Site C Dam

The following entry is a record in the “Catalogue of Catastrophe” – a list of failed or troubled projects from around the world.

Organization:  BC Hydro – British Columbia, Canada
Project type :  Hydro-electric power generator and associated dam
Project name : Site C dam
Date : Jun 2023
Cost : $16B CAD and climbing

Synopsis :

Today’s large scale civil engineering projects aren’t just about engineering. They typically involve a significant public relations component as well. One such project is the Site C hydro-electric dam project under construction on the Peace River in British Columbia. When finished the 60 meter high earth-fill dam will create a reservoir with the capacity to generate more than five gigawatt hours of clean power generation each year.

While hydro-electric dams provide significant clean electrical power they also have a significant environmental footprint. Flooding fertile farmland, disturbing delicate fish habitat and impacting riparian zones along the river, the project has raised significant concerns among environmentalists and local communities. In a project where those environmental interests are juxtaposed, the divergent environmental perspectives leave the project with a delicate balancing act as they make the case for public support.

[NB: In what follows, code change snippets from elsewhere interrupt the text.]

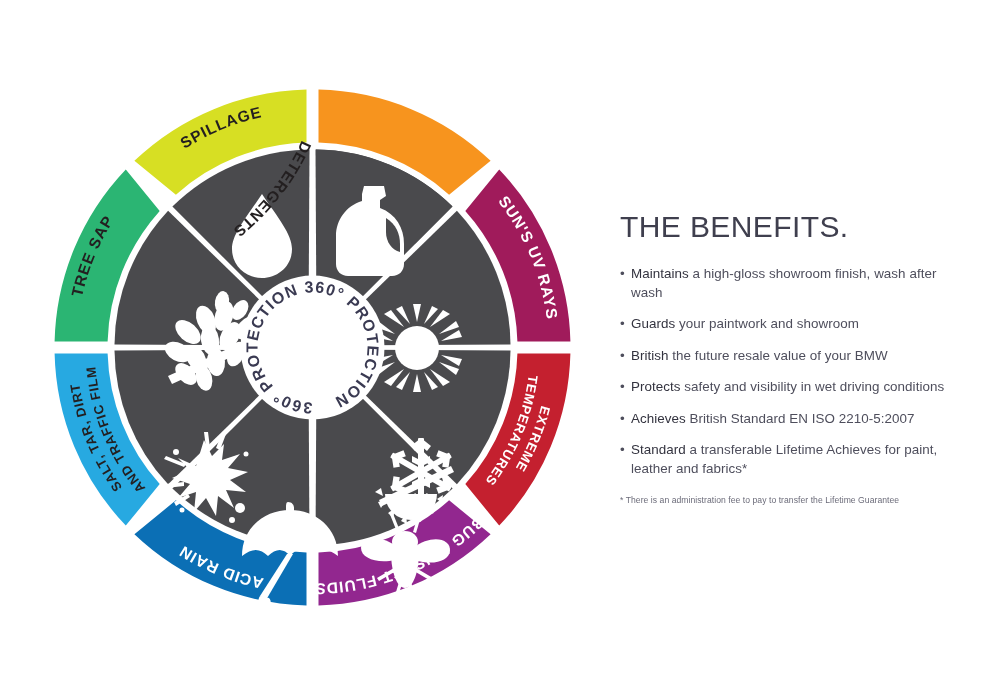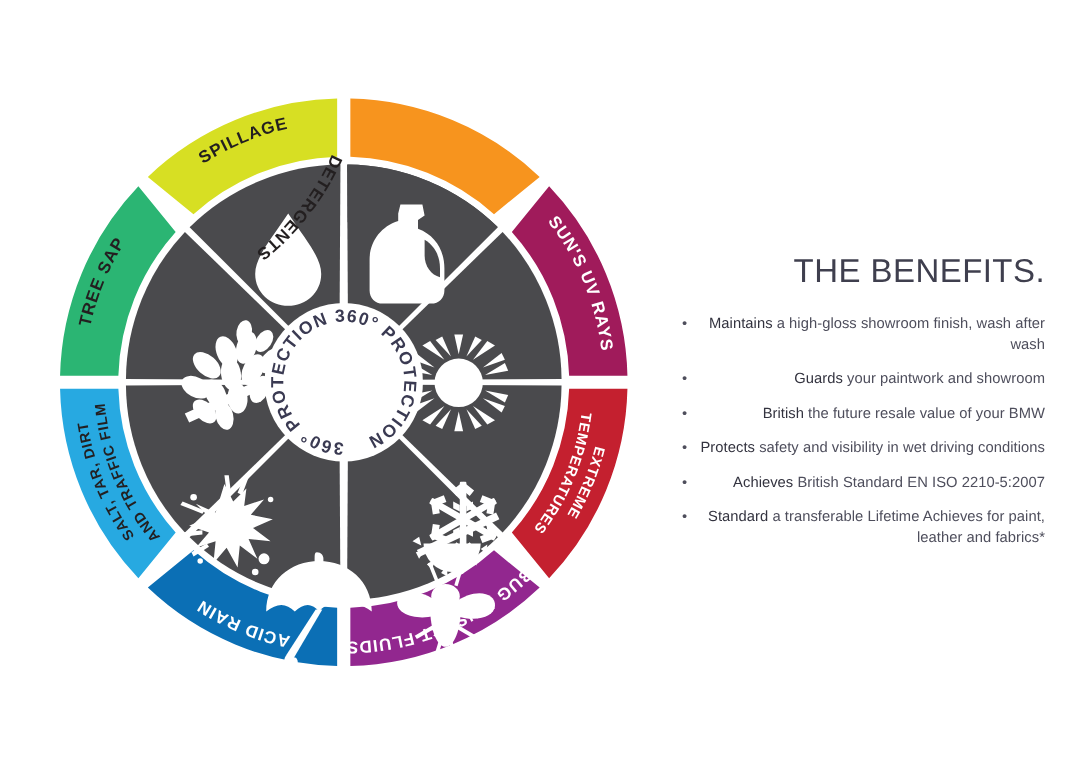--- a/index.html
+++ b/index.html
@@ -64,9 +64,8 @@
   #benefits-panel {
     position: absolute;
     left: 620px;
-    top: 230px;
+    top: 210px;
     width: 330px;
-    text-align: right;
   }
   #benefits-title {
     font-family: "Liberation Sans", sans-serif;

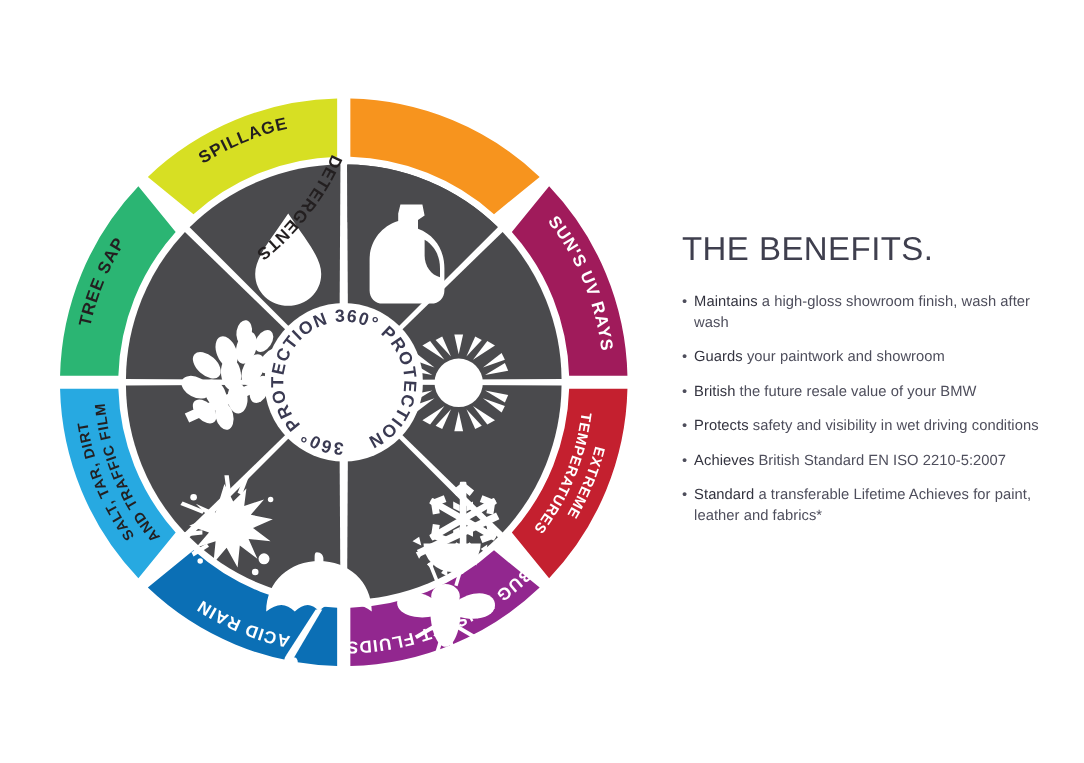--- a/index.html
+++ b/index.html
@@ -381,6 +381,7 @@
         <span class="bullet">•</span><span class="lead">Standard</span><span class="rest"> a transferable Lifetime Achieves for paint, leather and fabrics*</span>
       </li>
     </ul>
+    <div id="footnote">* There is an administration fee to pay to transfer the Lifetime Guarantee</div>
   </div>
 
 </div>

Site C dam power generation facility under construction

In this specific case the challenge is compounded by the fact that part of the rationale behind the project was the need to supply electrical power to a number of Liquefied Natural Gas (LNG) plants proposed for British Columbia. Those facilities would convert natural gas into LNG thus allow BC to exploit it’s fossil fuel reserves. As such the dam’s clean electrical energy would be used to enable the distribution (and hence usage) of fossil fuels thereby negating the positive benefits available from clean electrical production.

While those issues resulted in strong and vocal resistance to the project, a 2014 Abacus Data Poll*1 indicated that 79% of the British Columbia public were in broad agreement with the plan (assuming appropriate environmental safeguards were put in place). That support in part enabled work to physically start in the summer of 2015 at which time it was estimated that the project would be completed in 8 years.  As of writing (2023) the completion date is now reported as 2024 with full operations being reached in 2025.

The shift in timeline is certainly understandable given the impacts of Covid-19. However since work started, the original $8 billion Canadian dollar budget has ballooned with revised estimates published in 2021 now projecting costs of $16 billion. Clearly since then inflation has spiked and so the cost to cover the remaining work is likely higher.

Those cost overruns have kept the project in the public’s eye and although the project has reached a stage where cancellation is unlikely, the excessive expense has significantly tarnished the Provincial Government’s credibility. That in turn calls into question BC’s ability to make sound decisions and therein lies the problem: The negative press may well stand in the way of future green-energy projects.

See also:

  • Strategic misrepresentation – Approving a project like Site C is much a political decision as it is a financial decision. Although we shall never know, the increase in budget will always leave people wondering if this is a case of strategic misrepresentation (i.e. putting forth a low ball budget in order to get approval and then increase the budget once work has progressed to the point where it makes little sense to stop.

Reference links:

*1 – Funding of the polling has not been determined and hence the independence of the data does need to be questioned.